Dataset:
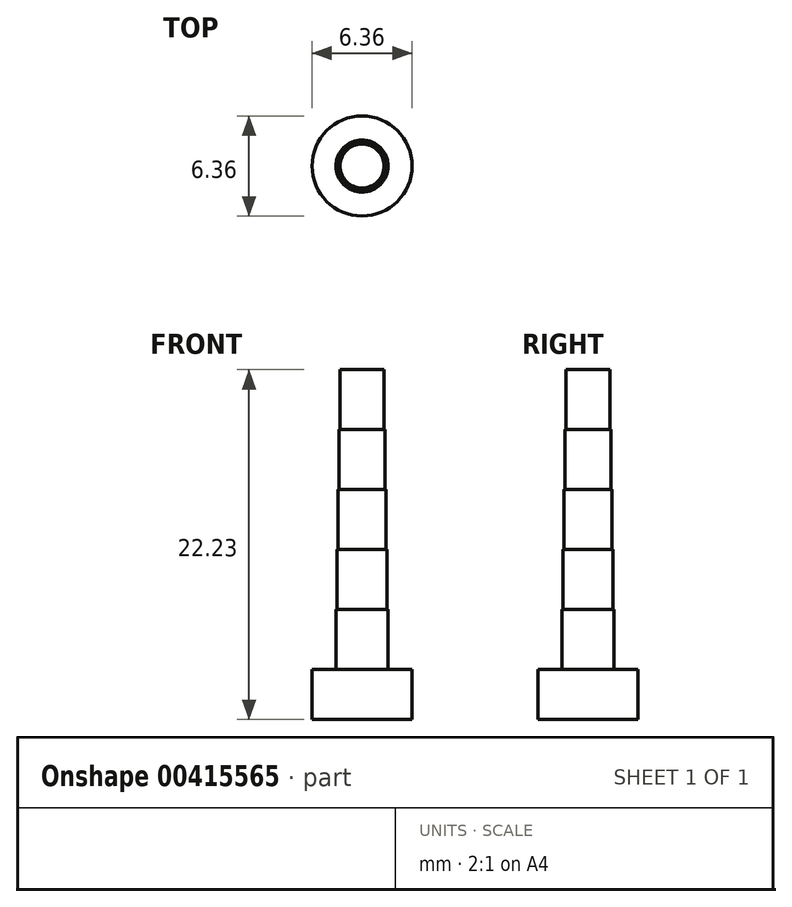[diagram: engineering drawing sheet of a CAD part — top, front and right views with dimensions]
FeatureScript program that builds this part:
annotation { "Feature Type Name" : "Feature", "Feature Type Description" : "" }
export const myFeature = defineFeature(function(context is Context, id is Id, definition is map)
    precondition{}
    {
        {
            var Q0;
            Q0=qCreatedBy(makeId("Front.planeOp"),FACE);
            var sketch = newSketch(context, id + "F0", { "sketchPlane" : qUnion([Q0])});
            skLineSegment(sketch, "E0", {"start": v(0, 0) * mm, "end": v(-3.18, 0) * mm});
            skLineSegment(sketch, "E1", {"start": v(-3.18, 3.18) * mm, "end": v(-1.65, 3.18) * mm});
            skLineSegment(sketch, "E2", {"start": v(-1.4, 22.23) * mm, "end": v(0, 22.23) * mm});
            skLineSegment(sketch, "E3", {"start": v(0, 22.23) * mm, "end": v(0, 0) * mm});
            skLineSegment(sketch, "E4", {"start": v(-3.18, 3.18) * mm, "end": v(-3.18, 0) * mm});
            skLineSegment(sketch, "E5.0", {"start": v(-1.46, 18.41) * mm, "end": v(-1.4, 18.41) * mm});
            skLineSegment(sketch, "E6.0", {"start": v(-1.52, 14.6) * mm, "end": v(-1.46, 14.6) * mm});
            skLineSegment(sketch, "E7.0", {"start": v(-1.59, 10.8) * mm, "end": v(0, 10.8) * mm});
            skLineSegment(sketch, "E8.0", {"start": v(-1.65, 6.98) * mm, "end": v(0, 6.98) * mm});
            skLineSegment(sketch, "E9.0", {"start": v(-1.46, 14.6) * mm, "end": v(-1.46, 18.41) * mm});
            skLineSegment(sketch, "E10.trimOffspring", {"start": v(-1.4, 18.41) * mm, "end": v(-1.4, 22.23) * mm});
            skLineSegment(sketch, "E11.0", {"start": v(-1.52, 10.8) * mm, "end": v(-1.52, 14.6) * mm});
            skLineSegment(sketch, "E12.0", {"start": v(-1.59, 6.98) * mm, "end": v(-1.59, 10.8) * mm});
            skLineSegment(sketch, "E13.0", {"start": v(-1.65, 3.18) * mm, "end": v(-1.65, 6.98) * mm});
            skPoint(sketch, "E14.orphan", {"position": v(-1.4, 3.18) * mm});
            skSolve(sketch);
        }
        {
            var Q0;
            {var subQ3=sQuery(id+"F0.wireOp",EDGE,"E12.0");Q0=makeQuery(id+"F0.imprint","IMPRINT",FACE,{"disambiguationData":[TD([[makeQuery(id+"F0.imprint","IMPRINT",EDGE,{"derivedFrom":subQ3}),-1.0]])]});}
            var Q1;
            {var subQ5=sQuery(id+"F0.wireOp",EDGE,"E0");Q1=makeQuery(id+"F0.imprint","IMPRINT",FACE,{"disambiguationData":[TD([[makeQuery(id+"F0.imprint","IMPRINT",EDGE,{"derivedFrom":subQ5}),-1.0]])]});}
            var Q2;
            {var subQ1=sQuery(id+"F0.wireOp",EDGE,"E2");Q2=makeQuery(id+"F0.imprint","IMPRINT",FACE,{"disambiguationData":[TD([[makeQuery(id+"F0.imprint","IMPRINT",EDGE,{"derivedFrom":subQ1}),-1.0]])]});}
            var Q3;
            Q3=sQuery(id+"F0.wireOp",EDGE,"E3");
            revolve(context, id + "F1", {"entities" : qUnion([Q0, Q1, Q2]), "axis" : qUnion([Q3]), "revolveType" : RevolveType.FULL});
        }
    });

Task objective:
Please write out the lines from the start of the items up to and including the line with "v(-1.52, 10.8) *", swapping every "skLineSegment" for "skSegment" and keeping everything else unchanged. Leave the pictures out of your answer.

Worked answer:
[diagram: engineering drawing sheet of a CAD part — top, front and right views with dimensions]
FeatureScript program that builds this part:
annotation { "Feature Type Name" : "Feature", "Feature Type Description" : "" }
export const myFeature = defineFeature(function(context is Context, id is Id, definition is map)
    precondition{}
    {
        {
            var Q0;
            Q0=qCreatedBy(makeId("Front.planeOp"),FACE);
            var sketch = newSketch(context, id + "F0", { "sketchPlane" : qUnion([Q0])});
            skSegment(sketch, "E0", {"start": v(0, 0) * mm, "end": v(-3.18, 0) * mm});
            skSegment(sketch, "E1", {"start": v(-3.18, 3.18) * mm, "end": v(-1.65, 3.18) * mm});
            skSegment(sketch, "E2", {"start": v(-1.4, 22.23) * mm, "end": v(0, 22.23) * mm});
            skSegment(sketch, "E3", {"start": v(0, 22.23) * mm, "end": v(0, 0) * mm});
            skSegment(sketch, "E4", {"start": v(-3.18, 3.18) * mm, "end": v(-3.18, 0) * mm});
            skSegment(sketch, "E5.0", {"start": v(-1.46, 18.41) * mm, "end": v(-1.4, 18.41) * mm});
            skSegment(sketch, "E6.0", {"start": v(-1.52, 14.6) * mm, "end": v(-1.46, 14.6) * mm});
            skSegment(sketch, "E7.0", {"start": v(-1.59, 10.8) * mm, "end": v(0, 10.8) * mm});
            skSegment(sketch, "E8.0", {"start": v(-1.65, 6.98) * mm, "end": v(0, 6.98) * mm});
            skSegment(sketch, "E9.0", {"start": v(-1.46, 14.6) * mm, "end": v(-1.46, 18.41) * mm});
            skSegment(sketch, "E10.trimOffspring", {"start": v(-1.4, 18.41) * mm, "end": v(-1.4, 22.23) * mm});
            skSegment(sketch, "E11.0", {"start": v(-1.52, 10.8) * mm, "end": v(-1.52, 14.6) * mm});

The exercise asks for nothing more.